### TEKST
━━━━━━━━
De rechtbank overweegt dat de verdediging van medeverdachte [medeverdachte 2] in diens strafzaak stukken heeft aangeleverd welke door het openbaar ministerie tevens zijn gevoegd in de strafzaak tegen verdachte. Dit betreft concrete en gedetailleerde specificaties die kennelijk een totale geldstroom van € 1.531.910,-- verklaren, alsmede dat deze specificaties verifieerbaar zijn en niet op voorhand als volslagen onwaarschijnlijk zijn aan te merken. Het openbaar ministerie is dit oordeel eveneens toegedaan. Gelet hierop lag het vervolgens op de weg van het openbaar ministerie om bewijs bij te brengen van zodanige feiten en omstandigheden waaruit kan worden afgeleid dat het niet anders kan dan dat het geld uit enig misdrijf afkomstig is.
Het openbaar ministerie heeft nader onderzoek gedaan naar deze geldstroom. De rechtbank concludeert dat op grond van dit nadere onderzoek vragen gesteld kunnen worden bij een aantal overboekingen van verdachte naar [medeverdachte 2]. Op zichzelf valt dan ook niet uit te sluiten dat de betreffende gelden uit enig misdrijf afkomstig zijn. Uit het onderzoek van het openbaar ministerie blijkt echter in onvoldoende mate van feiten en omstandigheden die - op zichzelf of in onderling verband en samenhang bezien - tot het oordeel kunnen leiden dat het niet anders kan zijn dan dat de desbetreffende geldbedragen - middellijk of onmiddellijk - uit enig misdrijf afkomstig zijn.
━━━━━━━━
### GETOONDE GEGEVENS

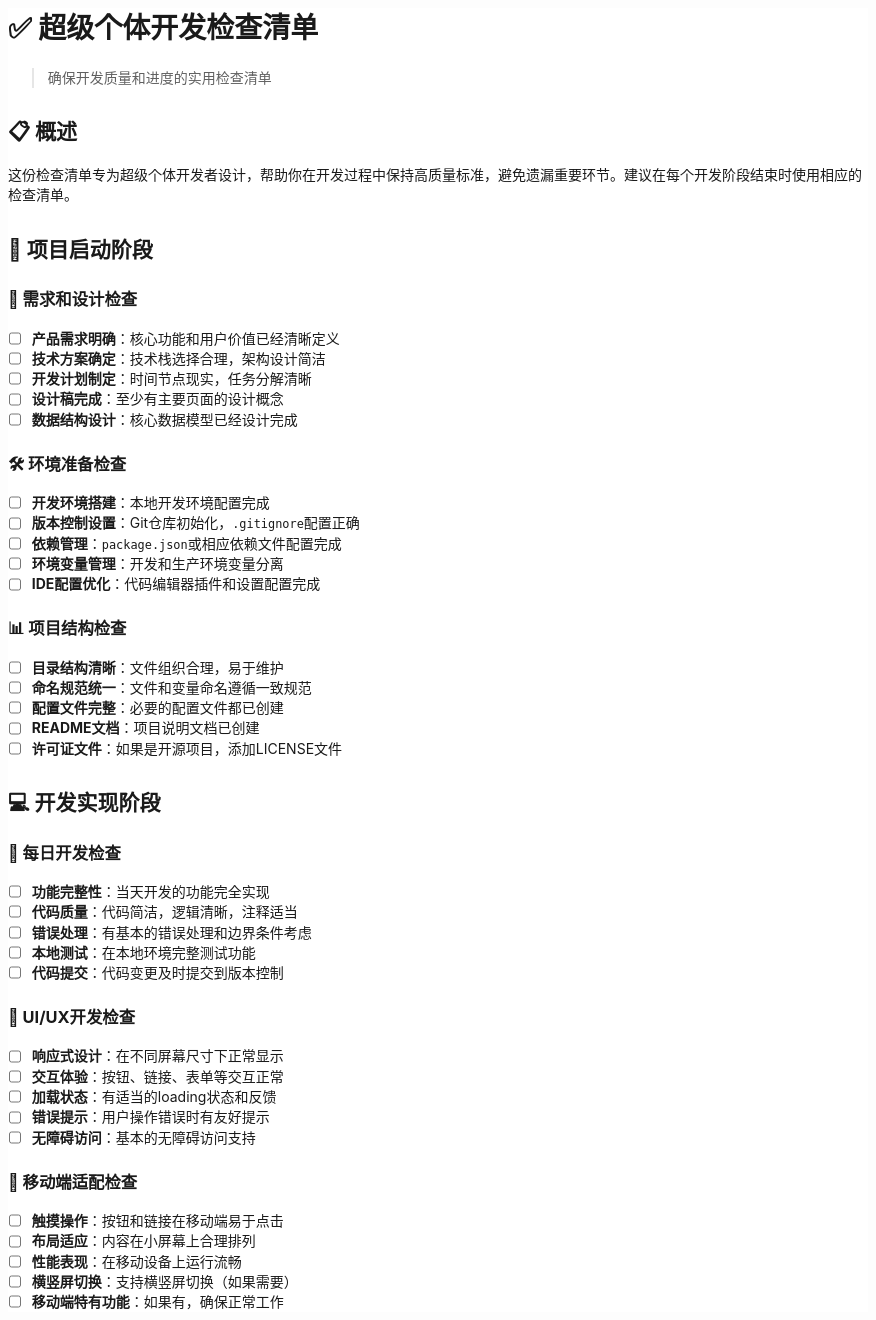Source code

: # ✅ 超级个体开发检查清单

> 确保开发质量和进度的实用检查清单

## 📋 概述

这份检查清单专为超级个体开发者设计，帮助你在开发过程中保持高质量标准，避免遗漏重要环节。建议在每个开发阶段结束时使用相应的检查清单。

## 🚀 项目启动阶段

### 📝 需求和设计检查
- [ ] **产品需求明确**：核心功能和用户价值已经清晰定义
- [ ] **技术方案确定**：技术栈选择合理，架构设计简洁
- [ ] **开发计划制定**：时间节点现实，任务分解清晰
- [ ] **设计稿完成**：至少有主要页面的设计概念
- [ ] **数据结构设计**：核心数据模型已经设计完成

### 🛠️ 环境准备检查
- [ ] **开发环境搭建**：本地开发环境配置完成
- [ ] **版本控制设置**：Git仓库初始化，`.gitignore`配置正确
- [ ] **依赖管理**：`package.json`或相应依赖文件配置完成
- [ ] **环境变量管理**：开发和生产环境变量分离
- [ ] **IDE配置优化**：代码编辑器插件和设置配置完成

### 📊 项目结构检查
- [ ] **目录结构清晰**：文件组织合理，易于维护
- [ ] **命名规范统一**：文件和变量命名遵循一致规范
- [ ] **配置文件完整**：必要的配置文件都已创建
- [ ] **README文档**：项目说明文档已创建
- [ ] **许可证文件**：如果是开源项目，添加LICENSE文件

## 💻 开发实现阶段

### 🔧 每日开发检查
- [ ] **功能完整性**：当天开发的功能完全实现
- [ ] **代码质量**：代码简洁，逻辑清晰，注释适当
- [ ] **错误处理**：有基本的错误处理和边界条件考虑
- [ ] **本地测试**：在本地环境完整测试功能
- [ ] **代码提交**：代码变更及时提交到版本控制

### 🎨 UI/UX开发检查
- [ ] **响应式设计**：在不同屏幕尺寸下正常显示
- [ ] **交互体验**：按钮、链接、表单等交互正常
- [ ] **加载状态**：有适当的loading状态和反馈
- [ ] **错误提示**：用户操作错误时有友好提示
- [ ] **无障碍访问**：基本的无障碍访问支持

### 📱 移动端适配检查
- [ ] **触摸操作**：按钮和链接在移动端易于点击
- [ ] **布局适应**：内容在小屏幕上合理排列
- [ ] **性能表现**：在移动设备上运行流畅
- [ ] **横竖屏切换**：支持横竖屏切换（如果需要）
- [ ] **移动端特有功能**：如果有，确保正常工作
━━━━━━━━
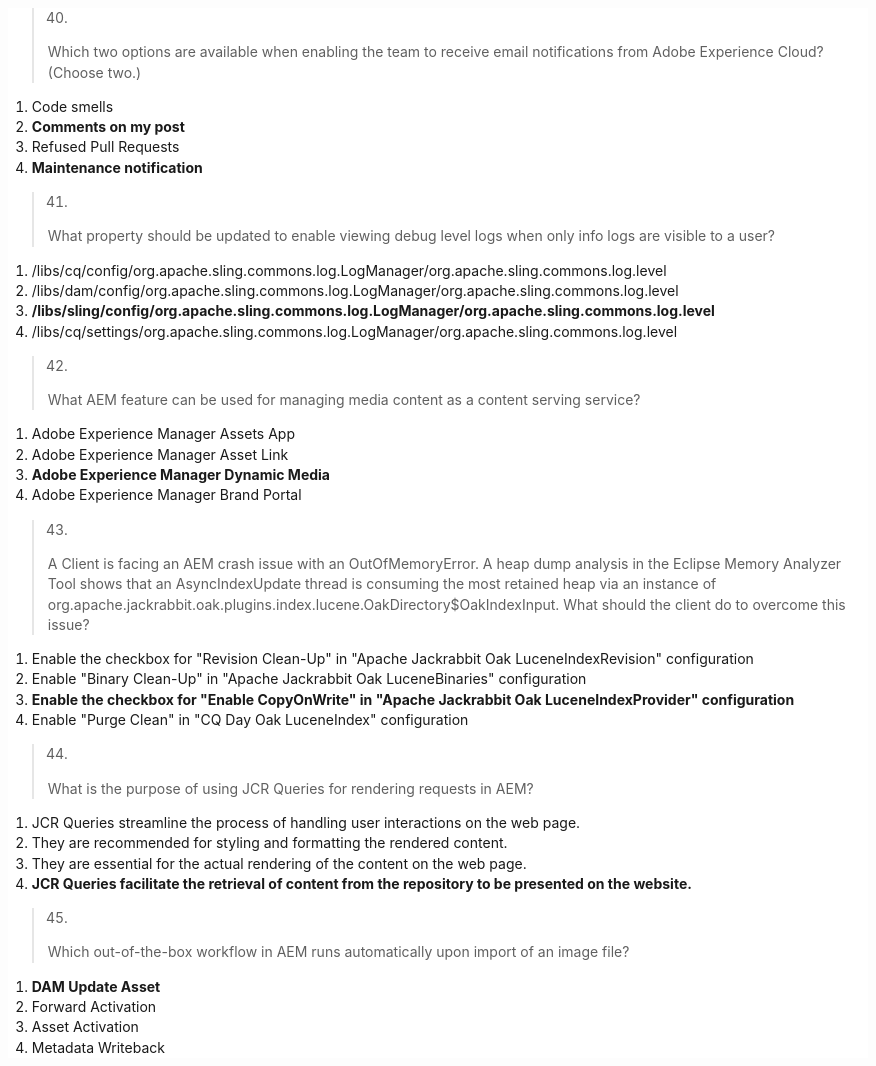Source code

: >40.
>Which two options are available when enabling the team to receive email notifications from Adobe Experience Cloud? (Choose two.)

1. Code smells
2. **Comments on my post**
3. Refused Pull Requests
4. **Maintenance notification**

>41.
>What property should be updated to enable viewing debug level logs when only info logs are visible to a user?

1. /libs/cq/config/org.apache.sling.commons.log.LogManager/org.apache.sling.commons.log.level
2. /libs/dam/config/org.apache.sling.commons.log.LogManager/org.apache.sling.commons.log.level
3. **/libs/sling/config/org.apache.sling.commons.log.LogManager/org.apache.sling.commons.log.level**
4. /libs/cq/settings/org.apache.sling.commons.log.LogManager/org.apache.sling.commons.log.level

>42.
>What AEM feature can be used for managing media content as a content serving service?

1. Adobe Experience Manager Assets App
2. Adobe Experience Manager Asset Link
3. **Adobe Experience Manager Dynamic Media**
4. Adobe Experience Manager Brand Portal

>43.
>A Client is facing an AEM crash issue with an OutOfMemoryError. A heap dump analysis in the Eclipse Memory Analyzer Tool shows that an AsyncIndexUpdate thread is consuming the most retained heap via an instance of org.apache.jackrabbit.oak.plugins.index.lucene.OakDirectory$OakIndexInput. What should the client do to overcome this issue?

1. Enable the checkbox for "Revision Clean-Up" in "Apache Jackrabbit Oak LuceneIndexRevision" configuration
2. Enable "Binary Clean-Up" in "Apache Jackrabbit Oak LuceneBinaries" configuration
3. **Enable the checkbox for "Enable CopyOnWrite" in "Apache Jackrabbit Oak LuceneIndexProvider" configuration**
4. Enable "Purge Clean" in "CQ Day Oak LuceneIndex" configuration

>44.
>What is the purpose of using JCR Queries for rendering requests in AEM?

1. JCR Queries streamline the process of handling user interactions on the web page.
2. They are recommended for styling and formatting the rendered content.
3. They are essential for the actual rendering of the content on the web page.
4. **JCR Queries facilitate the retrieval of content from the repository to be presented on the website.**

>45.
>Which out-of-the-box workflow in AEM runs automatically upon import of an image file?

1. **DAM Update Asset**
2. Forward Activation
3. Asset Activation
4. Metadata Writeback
━━━━━━━━
### OPDRACHTEN
**a.** Geef voor elk van de volgende beweringen aan of ze overeenstemt met de tekst over de geldstroom, met ja of nee en de doorslaggevende woorden uit die tekst letterlijk geciteerd. (i) De aangeleverde specificaties verklaren een totale geldstroom van € 1.531.910,--. (ii) Het openbaar ministerie deelt het oordeel over de specificaties niet. (iii) De rechtbank sluit uit dat de betreffende gelden uit enig misdrijf afkomstig zijn.
**b.** Hernoem in de lijst "许可证文件" tot "授权文件" en geef het stuk van de regel met "### 📊 项目结构检查" tot en met de regel met "## 💻 开发实现阶段" verder ongewijzigd opnieuw.
De tekst en de lijst hebben niets met elkaar te maken.

### ANTWOORDEN PER NUMMER
**a.**
(i) Ja: "kennelijk een totale geldstroom van € 1.531.910,-- verklaren".
(ii) Nee: "Het openbaar ministerie is dit oordeel eveneens toegedaan."
(iii) Nee: "Op zichzelf valt dan ook niet uit te sluiten dat de betreffende gelden uit enig misdrijf afkomstig zijn."

**b.**
### 📊 项目结构检查
- [ ] **目录结构清晰**：文件组织合理，易于维护
- [ ] **命名规范统一**：文件和变量命名遵循一致规范
- [ ] **配置文件完整**：必要的配置文件都已创建
- [ ] **README文档**：项目说明文档已创建
- [ ] **授权文件**：如果是开源项目，添加LICENSE文件

## 💻 开发实现阶段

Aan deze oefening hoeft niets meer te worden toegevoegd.